OUSC brings legal advice to yOU

Students looking for any legal advice, look no further. 

The Oakland University Student Congress (OUSC) presents the “Advocating for yOU” event, taking place Wednesday, Sept. 25 in O’Dowd Hall, Room 202B, from 6:30 p.m. to 9 p.m.

“Advocating for yOU” will bring in attorneys Hasan Kaakarli, Jasmine D. Rippy, Ameena R. Sheikh and Judge John M. Chmura to give students legal advice.

“They’re coming in to talk about a specific topic, answer some general questions and resolve some misconceptions about the topics,” OUSC Vice President Julia Alexander said.

This meeting is the first in what’s going to be a series of lectures where different legal topics are discussed to inform students and answer any questions they may have. The advice being given in this session will focus on the process when receiving charges for operating while intoxicated (OWI) or driving under the influence (DUI). 

A Q&A session will take place after the lecture where students can ask questions personally or anonymously.
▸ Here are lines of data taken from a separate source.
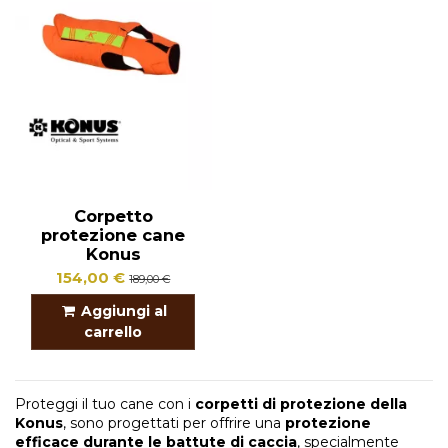
Corpetto
protezione cane
Konus
154,00 €
189,00 €
Aggiungi al
carrello
Proteggi il tuo cane con i
corpetti di protezione della
Konus
, sono progettati per offrire una
protezione
efficace durante le battute di caccia
, specialmente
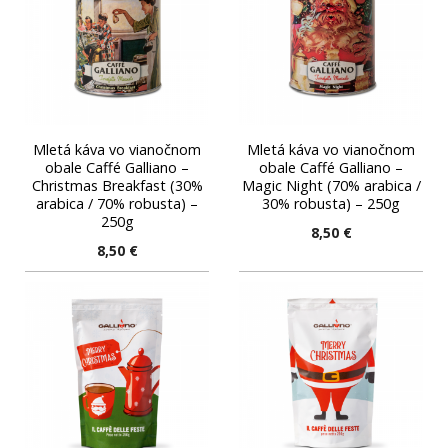
Mletá káva vo vianočnom
Mletá káva vo vianočnom
obale Caffé Galliano –
obale Caffé Galliano –
Christmas Breakfast (30%
Magic Night (70% arabica /
arabica / 70% robusta) –
30% robusta) – 250g
250g
8,50
€
8,50
€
Students will also be able to talk one-on-one with the attorneys after the meeting is over. 

 Mina Ghobrial, OUSC student services director, said though it might be awkward, this is the opportunity to ask any and all questions that students may have about the subject.

“It’s wise as a citizen to know what your rights are,” he said. “I think that would be extremely useful and helpful for the student body.”

Whether or not students think something like this could happen to them, Alexander still believes this is an important opportunity for OU students.

“I think in a perfect world, we like to think that college students are going to do the right thing and they know what they’re going to do, but it’s not always the case,” she said. “I think it’s really important for students to know their rights and know what to expect in situations like that because those things aren’t planned for.”

Ghobrial said even if a student doesn’t personally think the discussed topic would apply to them now, something could still happen in the future. 

“After you come to college you might go off, graduate and have a family one day,” he said. “If you don’t know these things, what are you going to do?”

Since this is a series, the OUSC is open to the student body’s opinion. 

Ghobrial encourages anyone with topic ideas to email him. The goal of the “Advocating for yOU” event is to bring topics that could apply to students, so ideas are always welcome.